◆ EXERCISE OBJECTIVE
Scan the entries and copy each line where the word "corner" is present.
── DATA FOR REVIEW ──
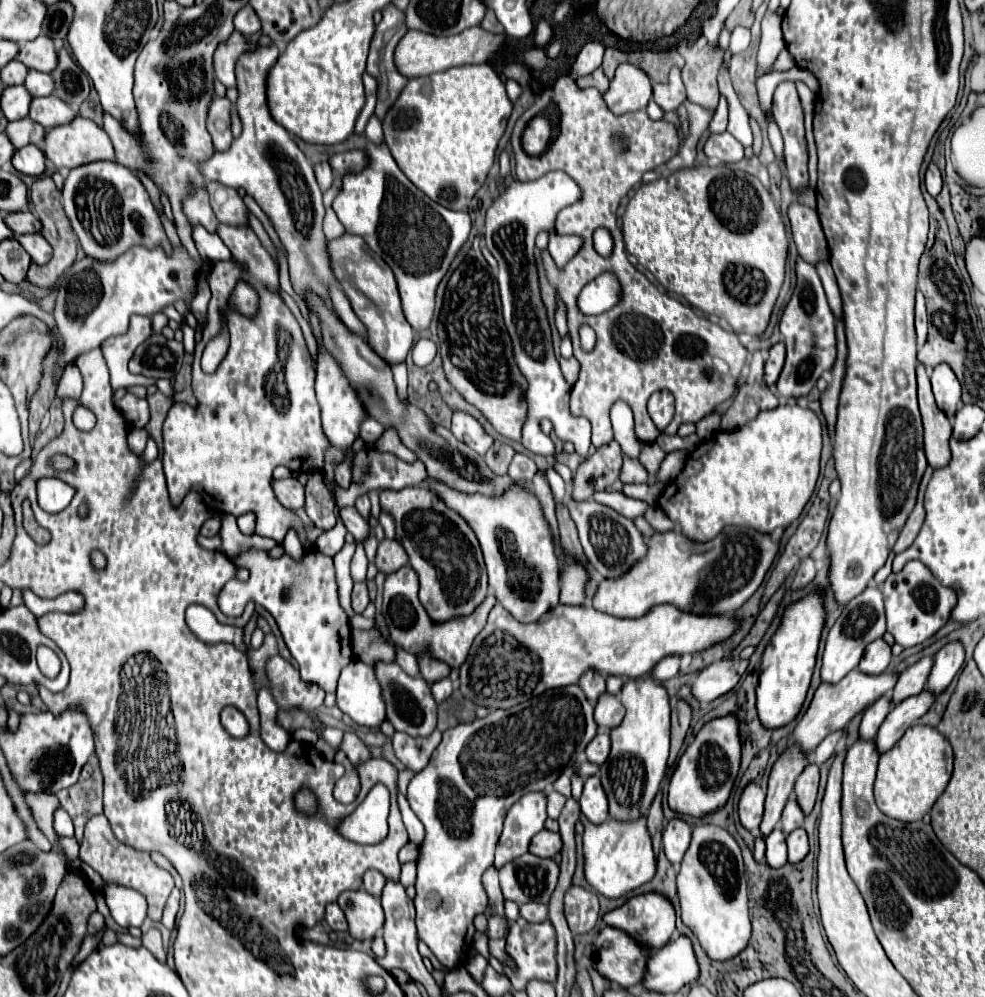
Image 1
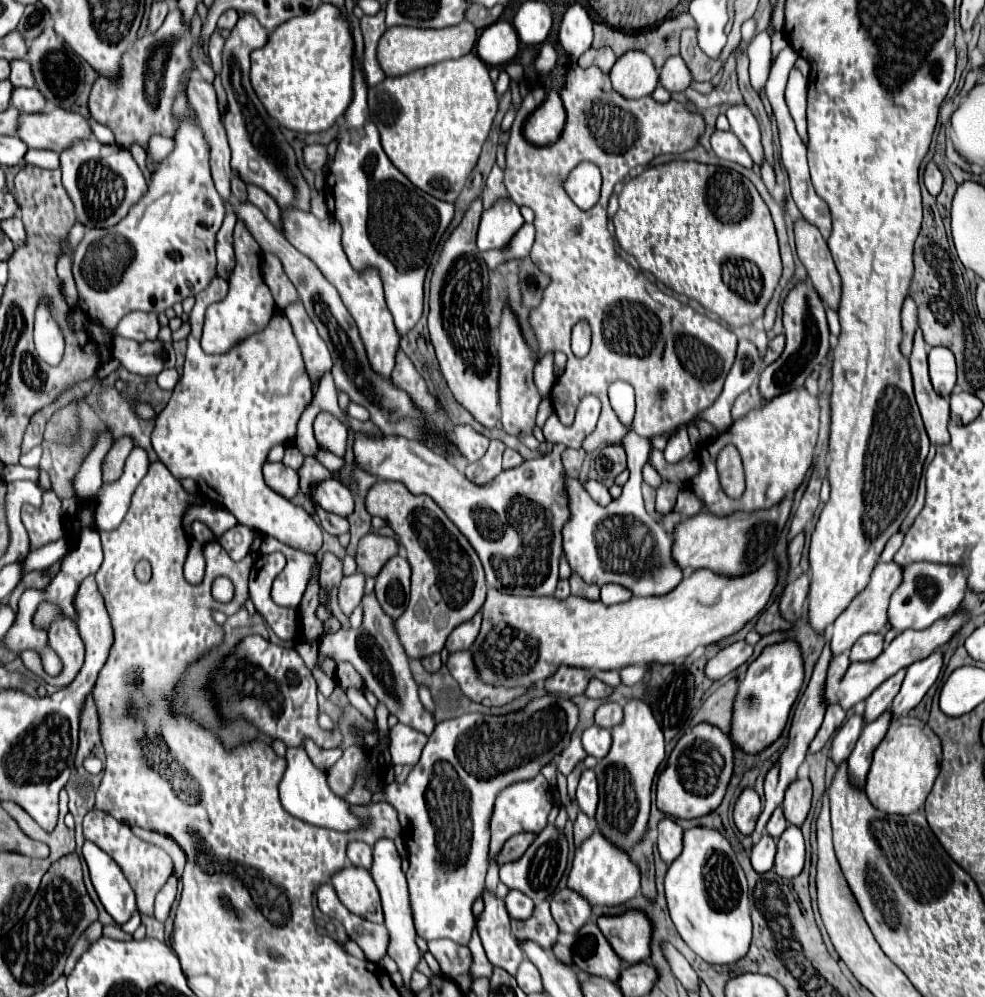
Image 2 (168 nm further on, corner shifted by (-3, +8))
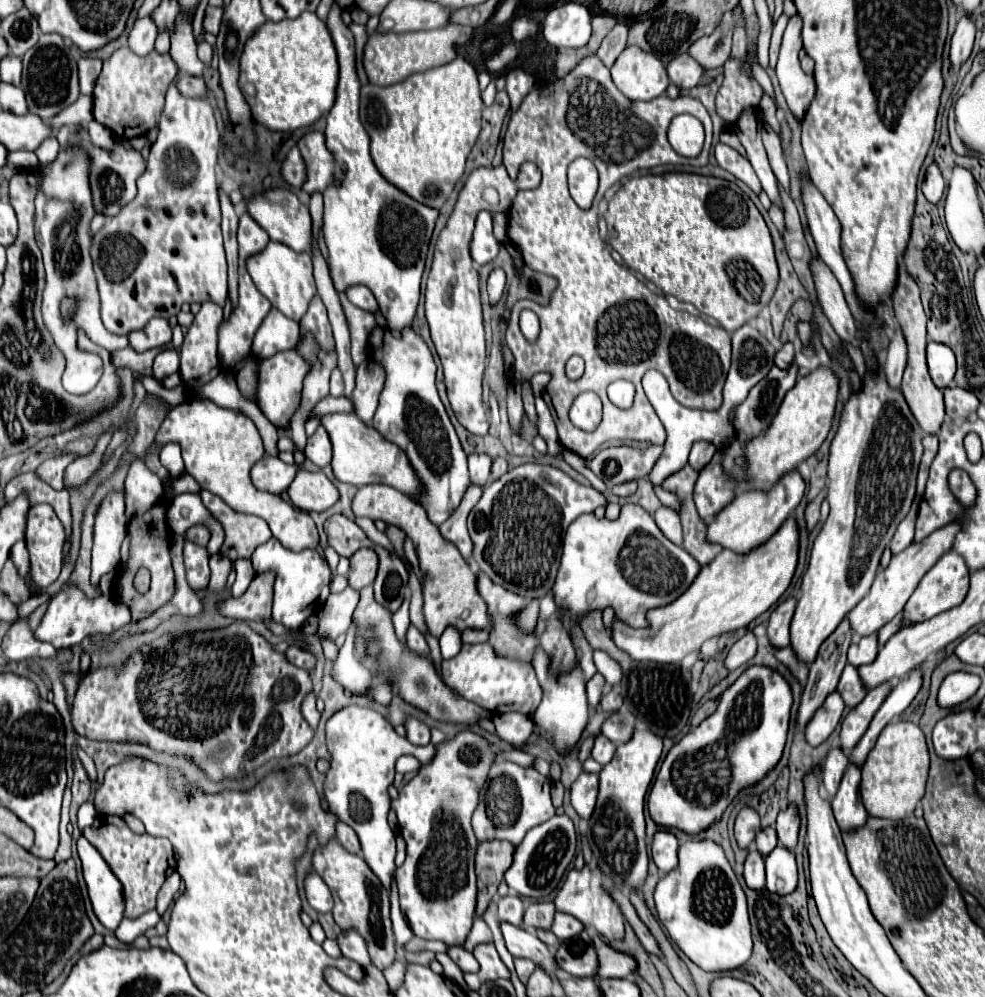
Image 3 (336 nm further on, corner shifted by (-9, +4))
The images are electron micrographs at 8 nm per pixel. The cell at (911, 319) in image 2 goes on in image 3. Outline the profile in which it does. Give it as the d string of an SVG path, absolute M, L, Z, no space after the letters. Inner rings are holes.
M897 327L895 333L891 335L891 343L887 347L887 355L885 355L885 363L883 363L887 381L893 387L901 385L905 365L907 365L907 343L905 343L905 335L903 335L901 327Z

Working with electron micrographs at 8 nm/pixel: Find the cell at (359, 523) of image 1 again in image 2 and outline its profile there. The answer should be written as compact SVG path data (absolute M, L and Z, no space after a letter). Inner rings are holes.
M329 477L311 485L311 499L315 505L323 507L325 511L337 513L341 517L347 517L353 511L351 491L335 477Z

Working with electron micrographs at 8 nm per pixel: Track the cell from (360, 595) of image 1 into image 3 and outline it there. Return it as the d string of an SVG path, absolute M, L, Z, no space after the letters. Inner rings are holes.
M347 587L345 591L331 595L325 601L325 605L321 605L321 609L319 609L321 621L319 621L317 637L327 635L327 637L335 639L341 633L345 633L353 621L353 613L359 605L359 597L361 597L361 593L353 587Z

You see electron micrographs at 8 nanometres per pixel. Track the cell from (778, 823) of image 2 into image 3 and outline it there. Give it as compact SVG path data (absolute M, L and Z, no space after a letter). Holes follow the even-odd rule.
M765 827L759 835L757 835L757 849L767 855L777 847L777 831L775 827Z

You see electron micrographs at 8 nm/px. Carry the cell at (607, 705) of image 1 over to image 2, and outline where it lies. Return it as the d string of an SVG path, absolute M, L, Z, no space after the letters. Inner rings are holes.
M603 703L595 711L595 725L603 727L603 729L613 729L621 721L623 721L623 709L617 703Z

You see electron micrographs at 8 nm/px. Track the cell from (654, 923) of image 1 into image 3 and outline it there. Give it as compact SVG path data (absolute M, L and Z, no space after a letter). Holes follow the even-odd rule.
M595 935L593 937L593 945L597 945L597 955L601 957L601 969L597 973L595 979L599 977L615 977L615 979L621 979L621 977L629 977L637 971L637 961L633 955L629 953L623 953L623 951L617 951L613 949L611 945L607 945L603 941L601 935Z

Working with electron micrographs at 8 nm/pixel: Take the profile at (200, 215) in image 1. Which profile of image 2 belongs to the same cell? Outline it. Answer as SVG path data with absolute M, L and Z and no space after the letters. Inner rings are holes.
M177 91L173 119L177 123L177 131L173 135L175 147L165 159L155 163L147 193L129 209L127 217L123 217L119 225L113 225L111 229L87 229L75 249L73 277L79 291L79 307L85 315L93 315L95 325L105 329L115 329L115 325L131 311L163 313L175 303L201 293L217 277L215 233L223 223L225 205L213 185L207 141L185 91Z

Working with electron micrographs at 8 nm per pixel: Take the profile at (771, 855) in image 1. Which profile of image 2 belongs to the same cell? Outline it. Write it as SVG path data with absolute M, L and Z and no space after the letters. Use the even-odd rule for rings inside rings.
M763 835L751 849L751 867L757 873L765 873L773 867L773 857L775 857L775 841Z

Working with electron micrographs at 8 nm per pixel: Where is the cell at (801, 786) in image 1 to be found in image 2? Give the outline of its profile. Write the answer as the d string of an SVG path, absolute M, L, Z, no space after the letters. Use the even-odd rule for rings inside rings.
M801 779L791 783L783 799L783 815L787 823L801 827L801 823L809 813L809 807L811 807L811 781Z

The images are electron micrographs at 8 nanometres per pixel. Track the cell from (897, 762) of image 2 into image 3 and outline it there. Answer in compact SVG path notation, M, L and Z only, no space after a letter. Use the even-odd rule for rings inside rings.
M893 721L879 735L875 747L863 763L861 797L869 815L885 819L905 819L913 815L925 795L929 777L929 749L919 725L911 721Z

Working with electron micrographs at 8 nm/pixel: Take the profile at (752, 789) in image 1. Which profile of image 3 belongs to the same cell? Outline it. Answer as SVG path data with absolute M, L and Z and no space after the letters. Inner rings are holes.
───
◆ OUTPUT OF THE TASK
Image 2 (168 nm further on, corner shifted by (-3, +8))
Image 3 (336 nm further on, corner shifted by (-9, +4))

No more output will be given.